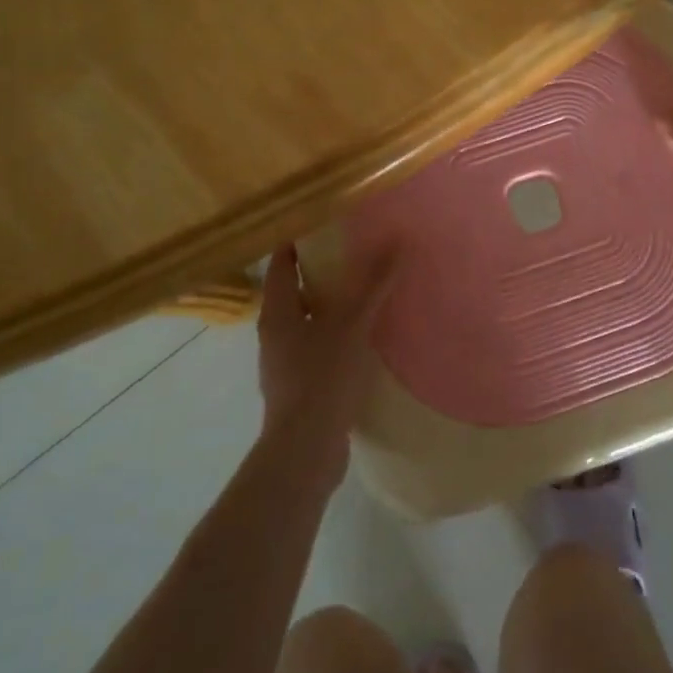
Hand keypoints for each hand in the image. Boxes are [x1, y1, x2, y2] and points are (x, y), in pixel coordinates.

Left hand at [256, 246, 390, 477]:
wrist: (305, 452)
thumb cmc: (321, 378)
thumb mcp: (352, 325)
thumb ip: (373, 285)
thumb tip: (397, 242)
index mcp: (277, 312)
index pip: (281, 263)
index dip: (296, 240)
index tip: (321, 220)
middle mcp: (275, 334)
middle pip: (293, 291)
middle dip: (319, 271)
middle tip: (352, 249)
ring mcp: (285, 363)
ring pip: (307, 321)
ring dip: (330, 305)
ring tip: (363, 290)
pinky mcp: (300, 387)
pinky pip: (318, 348)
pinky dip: (336, 335)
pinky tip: (364, 337)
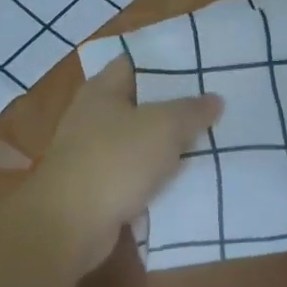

*****

▶ _What the exercise asks_
Copy the listing above verbatim, leaving out pictures.

▶ _Solution_
Hand keypoints for each hand in the image. Boxes are [x1, y1, x2, y2] and points are (x, y), in pixel coordinates.

Left hand at [256, 246, 390, 477]:
wrist: (305, 452)
thumb cmc: (321, 378)
thumb mcp: (352, 325)
thumb ip: (373, 285)
thumb tip: (397, 242)
index mcp: (277, 312)
index pip: (281, 263)
index dip: (296, 240)
index tip: (321, 220)
middle mcp: (275, 334)
middle pip: (293, 291)
middle dip: (319, 271)
middle tip: (352, 249)
ring mcp: (285, 363)
ring pip: (307, 321)
ring dip: (330, 305)
ring tip: (363, 290)
pinky mcp: (300, 387)
pinky pip: (318, 348)
pinky dip: (336, 335)
pinky tip: (364, 337)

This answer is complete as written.